Imaging Advantage launches radiology focused machine learning initiative
A new machine-learning research initiative - Singularity Healthcare - has been launched by US cloud-based radiology service provider, Imaging Advantage.
The project involves top academics from both the Massachusetts Institute of Technology (MIT) and Harvard Medical School and aims to develop an artificial intelligence (AI) capable of pre-reading digital x-rays to identify potential areas of disease and injury, whilst learning from Imaging Advantage's image databank of 7 billion.
Some of the leading names in the project include SP Kothari, PhD, and Gordon Y Billard, Professor of Management at MIT's Sloan School of Management, who will lead the project, with Dr Sanjay Saini, Professor of Radiology at Harvard Medical School and Vice Chairman of Radiology at Massachusetts General Hospital advising on imaging quality and utility to radiologists. Kalyan Veeramachaneni, PhD, Principal Research Scientist at MIT's Institute for Data, Systems and Society will also be involved.

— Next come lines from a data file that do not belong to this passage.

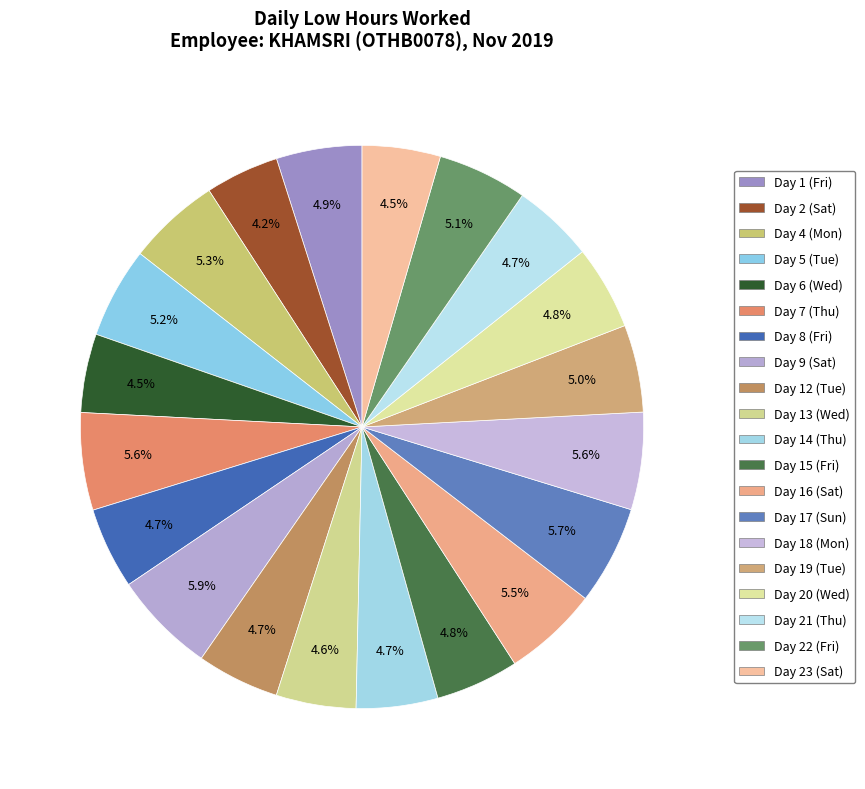

Approximately how many times larger is the value at Day 6 (Wed) compared to Day 14 (Thu)?

1.0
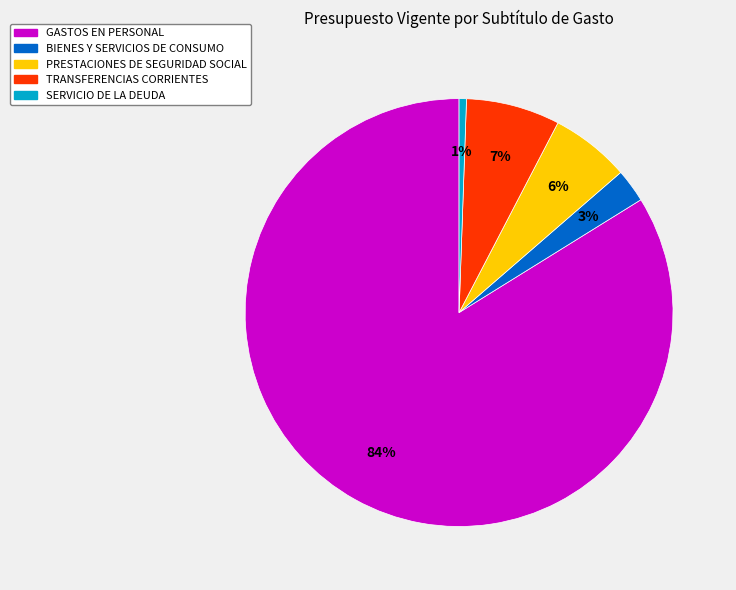

Which category has the biggest portion of the pie?

GASTOS EN PERSONAL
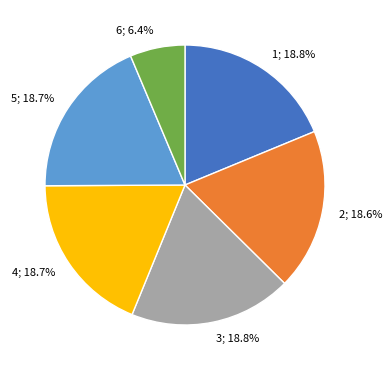

What percentage is the 4 slice, to the nearest percent?

19%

"Inconsistency in testing and access to care contribute significantly to $1 trillion of waste in the $2.8 trillion US healthcare industry," said Brian Hall, Imaging Advantage's President and COO. "If successful, Singularity will introduce a solution with potential to transform radiology by providing faster, more accurate and less expensive diagnostic testing, representing an indispensable innovation for radiologists."

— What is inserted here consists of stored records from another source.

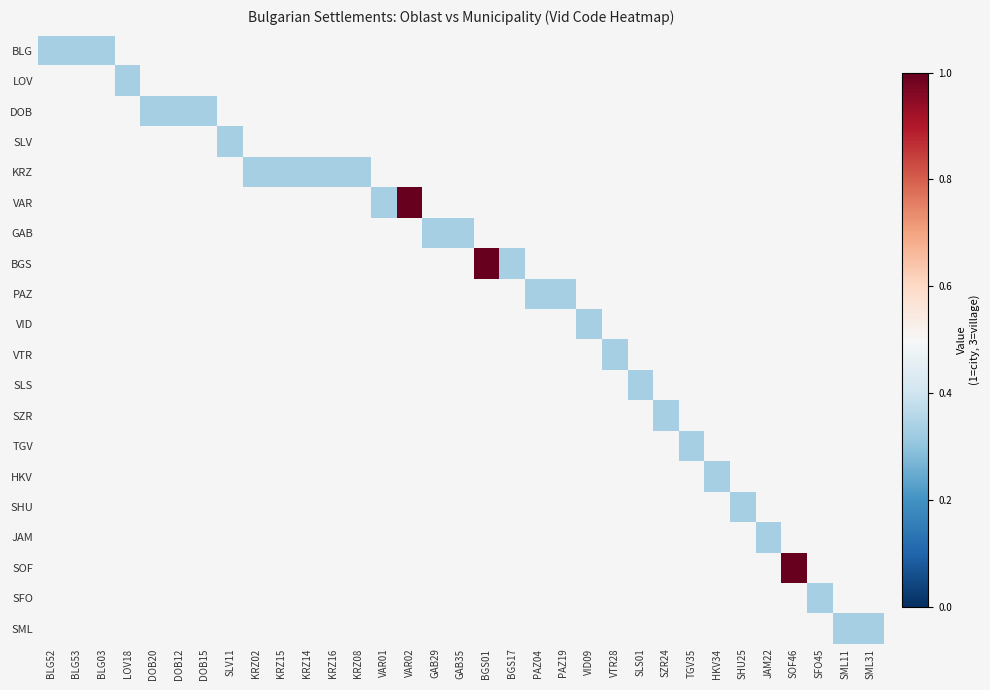

Which has a higher value, GAB35 or SHU25?

SHU25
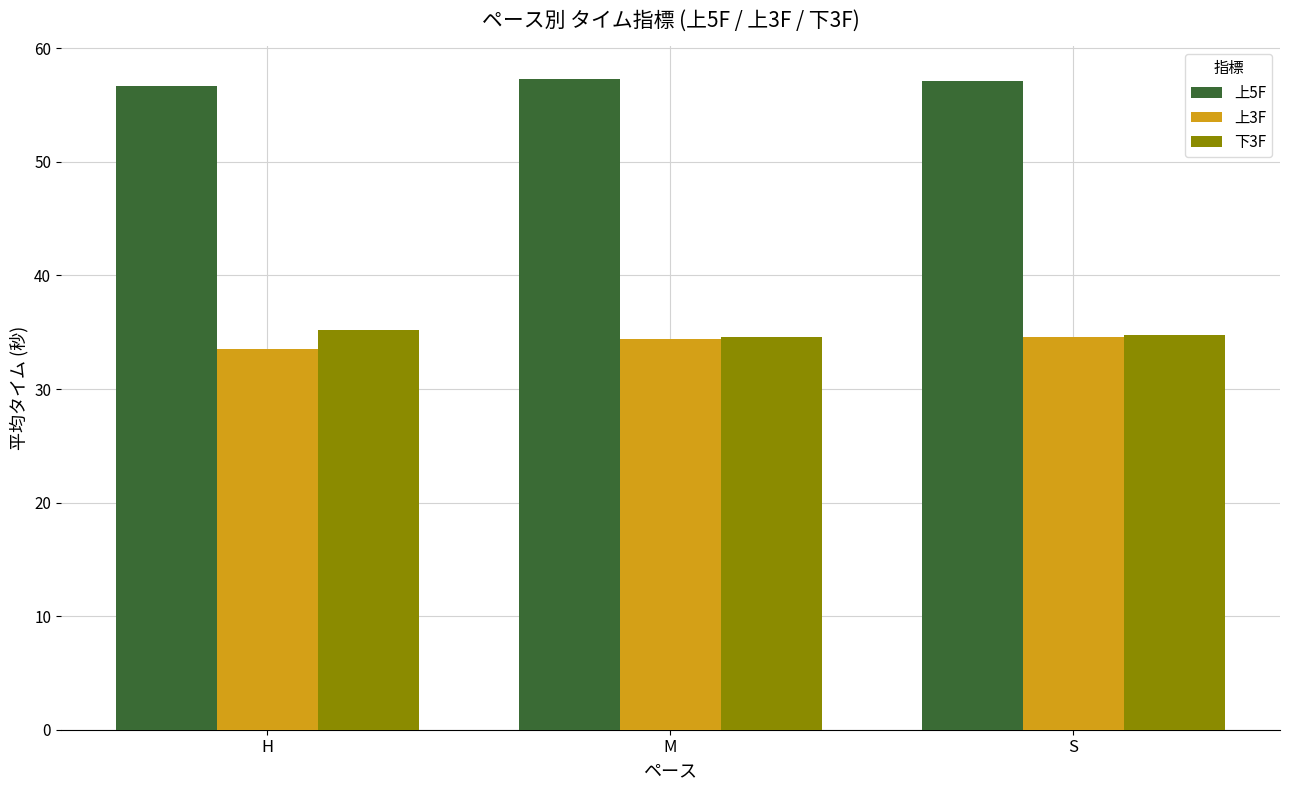

What is the difference between the maximum and minimum values in the 上3F series?

1.1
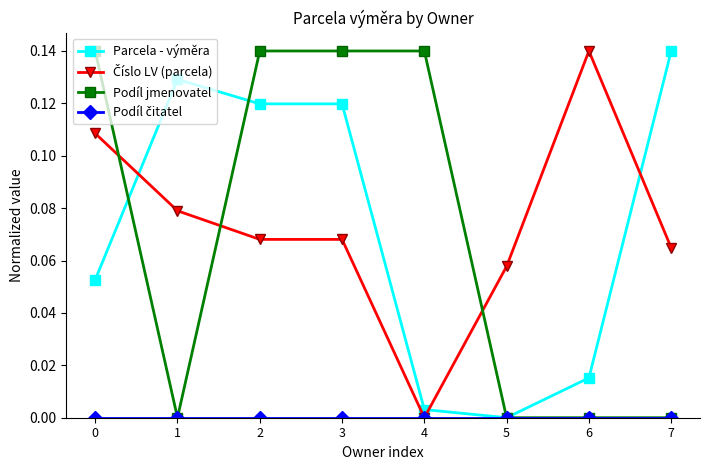

Which series changed the most between 2 and 5?

Podíl jmenovatel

The aim is to extend the platform beyond x-rays into both CT and MRI scans "as well as other areas of time-consuming diagnostic testing," he explained.

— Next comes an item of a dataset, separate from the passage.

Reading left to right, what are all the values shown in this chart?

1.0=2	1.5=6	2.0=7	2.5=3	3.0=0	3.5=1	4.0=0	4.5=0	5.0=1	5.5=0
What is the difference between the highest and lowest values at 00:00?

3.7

Imaging Advantage has 500 radiologists and 450 facilities across the US, which will benefit from the technology, and the wider benefits could be great given that half of all radiology tests in the US are x-rays.
Imaging Advantage's initiative follows the current trend of machine and digital integration in healthcare. Human Longevity Inc (HLI) recently reported a new genomics-focused collaboration with AstraZeneca, the Wellcome Trust Sanger Institute and Finland's Institute for Molecular Medicine that will use its machine-learning techniques for genome analysis and drug discovery.
Singularity Healthcare is set to launch in Q2 of 2016.